And even more fortuitously I have just returned from Peru, which is, I was previously unwaware, the centre of hat innovations™. (This might be apochryphal.) I saw some hats out there. Let. Me. Tell. You. !!!
Take a look at these little treats:
I won't even get started on the skirts. Talk about creating curves...
Anyhoo, I disgress. Let's take a look at your little treaticle... Now, first things first, I am 100% on side with Mrs. T and the need for covering up the face. Not in an MJ freakishly shrouding his anklebiters in sheets kind of way, but I am a firm believer that a little shade cast by the brim of a dashing hat will work no end of good in the never ending fight against haggard-dom.
I won't show you the hat I wore to shade my face while I was away as you would probably refuse to take any fashion advice from me ever again. Yours is infinitely more stylish. I think you could carry it off delightfully, as long as you didn't wear it with yesterday's outfit otherwise I would spend all our time distractedly wondering when you were going to whip out a cane and burst into There's no business like show business, like no business I know. Everything about it is appealing... etc. etc. ad infinitum... but otherwise charming. I just maybe wish it wasn't quite so white. You know?

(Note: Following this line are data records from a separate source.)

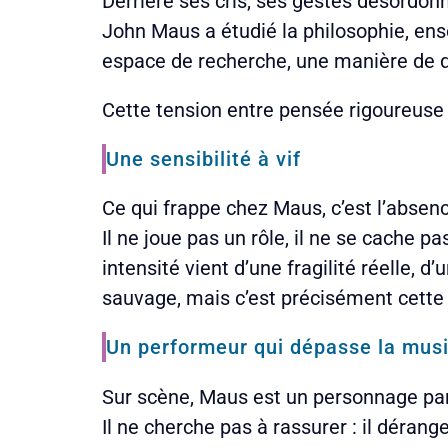
Derrière ses cris, ses gestes désordonn
John Maus a étudié la philosophie, ense
espace de recherche, une manière de ques
Cette tension entre pensée rigoureuse 
Une sensibilité à vif
Ce qui frappe chez Maus, c’est l’absen
Il ne joue pas un rôle, il ne se cache p
intensité vient d’une fragilité réelle, d
sauvage, mais c’est précisément cette 
Un performeur qui dépasse la mus
Sur scène, Maus est un personnage par
Il ne cherche pas à rassurer : il déran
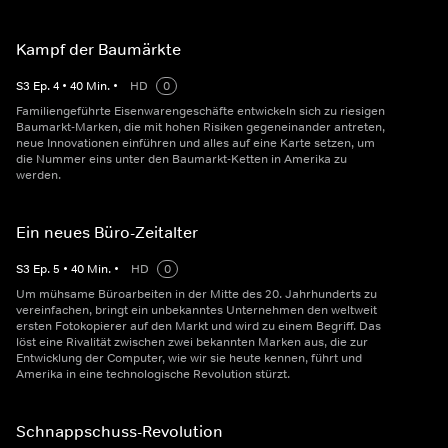
Kampf der Baumärkte
S
3
Ep.
4
•
40
Min.
•
HD
0
Familiengeführte Eisenwarengeschäfte entwickeln sich zu riesigen
Baumarkt-Marken, die mit hohen Risiken gegeneinander antreten,
neue Innovationen einführen und alles auf eine Karte setzen, um
die Nummer eins unter den Baumarkt-Ketten in Amerika zu
werden.
Ein neues Büro-Zeitalter
S
3
Ep.
5
•
40
Min.
•
HD
0
Um mühsame Büroarbeiten in der Mitte des 20. Jahrhunderts zu
vereinfachen, bringt ein unbekanntes Unternehmen den weltweit
ersten Fotokopierer auf den Markt und wird zu einem Begriff. Das
löst eine Rivalität zwischen zwei bekannten Marken aus, die zur
Entwicklung der Computer, wie wir sie heute kennen, führt und
Amerika in eine technologische Revolution stürzt.
Schnappschuss-Revolution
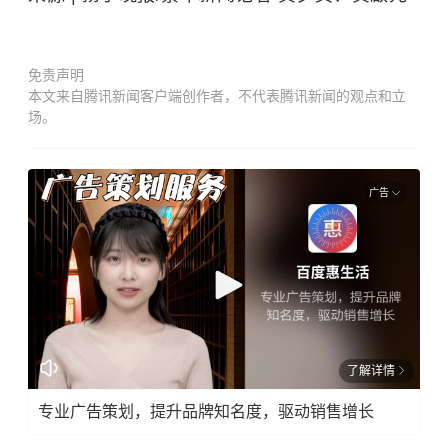
免责声明
本文来自腾讯新闻客户端创作者，不代表腾讯新闻的观点和立
场。
广告
了解详情
专业广告策划，提升品牌知名度，驱动销售增长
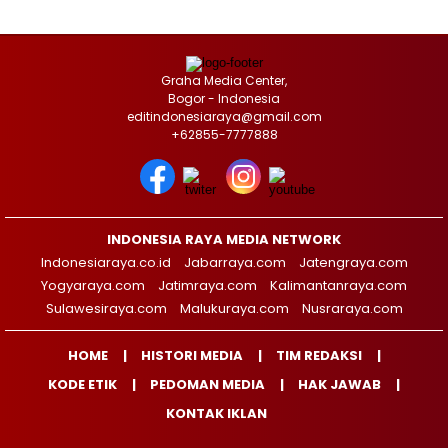
Graha Media Center,
Bogor - Indonesia
editindonesiaraya@gmail.com
+62855-7777888
INDONESIA RAYA MEDIA NETWORK
Indonesiaraya.co.id
Jabarraya.com
Jatengraya.com
Yogyaraya.com
Jatimraya.com
Kalimantanraya.com
Sulawesiraya.com
Malukuraya.com
Nusraraya.com
HOME
HISTORI MEDIA
TIM REDAKSI
KODE ETIK
PEDOMAN MEDIA
HAK JAWAB
KONTAK IKLAN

Also, my love, I couldn't possibly sue you for going back on your word about prescription sunnies because I have to make a confession that while I am now wading through my fourth decade I am not yet a responsible adult in any way and have gone global with my ability to leave sunglasses around the countryside wily nily by leaving a pair (indeed, this pair) somewhere in deepest, darkest Peru. Just as well I didn't buy the McQueens, huh?